Etwas überspitzt aber in manchen Regionen in Deutschland sind die 15 Monate Wartezeit nicht soweit weg von der alltäglichen Realität für Kassenpatienten.

Korrekt. Das ist aber ein Problem, für das es ganz andere Gründe gibt. Auch hier ökonomisch jedoch wirklich nicht nachvollziehbar, weil natürlich für die deutsche Allgemeinbevölkerung ebenso gilt, dass eine frühe Behandlung psychischer Störungen viel günstiger für die Gesellschaft ist als in der Folge Komorbiditäten zu behandeln und Arbeitsausfälle zu kompensieren.

Das wollte ich damit auch nicht in Abrede stellen. Es braucht allgemein eine bessere Versorgung aller die diese benötigen. Wenn nun jedoch „nur“ dafür gesorgt wird das mehr Leute in dfn Pool kommen, dieser Ber nicht zeitgleich vergrößert wird ust damit nicht einer Person mehr geholfen. Wie sieht es denn bei Asylbewerbern mit stationärer Behandlung aus? Glaube das ist zumindest in schweren Fällen auch für Kassenpatienten ja eine letzte „Lösung“.

Dem würde ich nicht zustimmen, da auch eine niedrigschwellige Versorgung (bspw. Zusatzausbildung psychosomatische Grundversorgung bei Hausärzt:innen) Geflüchteten verwehrt ist und es ganz allgemein nicht menschenwürdig ist, einer Person aufgrund ihrer Herkunft den Zugang zu begrenzten Ressourcen zu verwehren, es braucht andere Kriterien.
Eine stationäre Behandlung geht auch nur bei „akuter“ Erkrankung, sprich Suizidalität.

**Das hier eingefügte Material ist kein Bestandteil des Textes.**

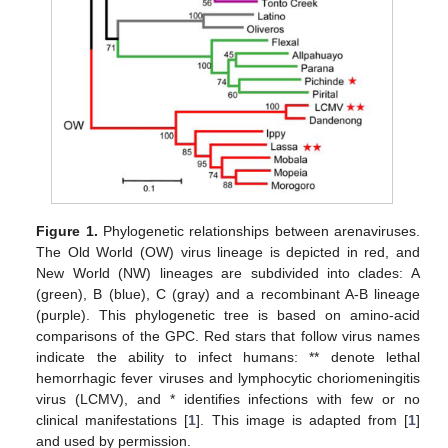
Figure 1.
Phylogenetic relationships between arenaviruses.
The Old World (OW) virus lineage is depicted in red, and
New World (NW) lineages are subdivided into clades: A
(green), B (blue), C (gray) and a recombinant A-B lineage
(purple). This phylogenetic tree is based on amino-acid
comparisons of the GPC. Red stars that follow virus names
indicate the ability to infect humans: ** denote lethal
hemorrhagic fever viruses and lymphocytic choriomeningitis
virus (LCMV), and * identifies infections with few or no
clinical manifestations [
1
]. This image is adapted from [
1
]
and used by permission.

Und das sind dann ein paar Tage, in denen pharmakologisch sicherlich unterstützt werden kann, nicht aber psychotherapeutisch in ausreichendem Maß. Der Zugang zur stationären psychotherapeutischen Versorgung bei PTBS erfolgt in der Regel durch die Aufnahme in eine psychosomatische Klinik. Diese haben jedoch i.d.R. keinen Versorgungsauftrag (den haben fast immer die Psychiatrien), Geflüchtete haben hier also keinen Zugang.

Ich verstehe nicht ganz welcher Aussage von mir du nicht zustimmst. Das für geflüchtete der Zugang zu Kliniken verwehrt wird im Rahmen dessen, das dieser für andere offen steht geht natürlich nicht. Ansonsten ist aber ja die Grundproblematik, dass es einfach ein viel zu geringes Angebot gibt für Hilfesuchende. Das heißt wie gesagt nicht, dass ich hier irgendjemandem etwas verweigern will. Es muss einfach allgemein viel mehr Personal zur Verfügung stehen. Egal ob Privat-/Kassenpatient oder Asylsuchende.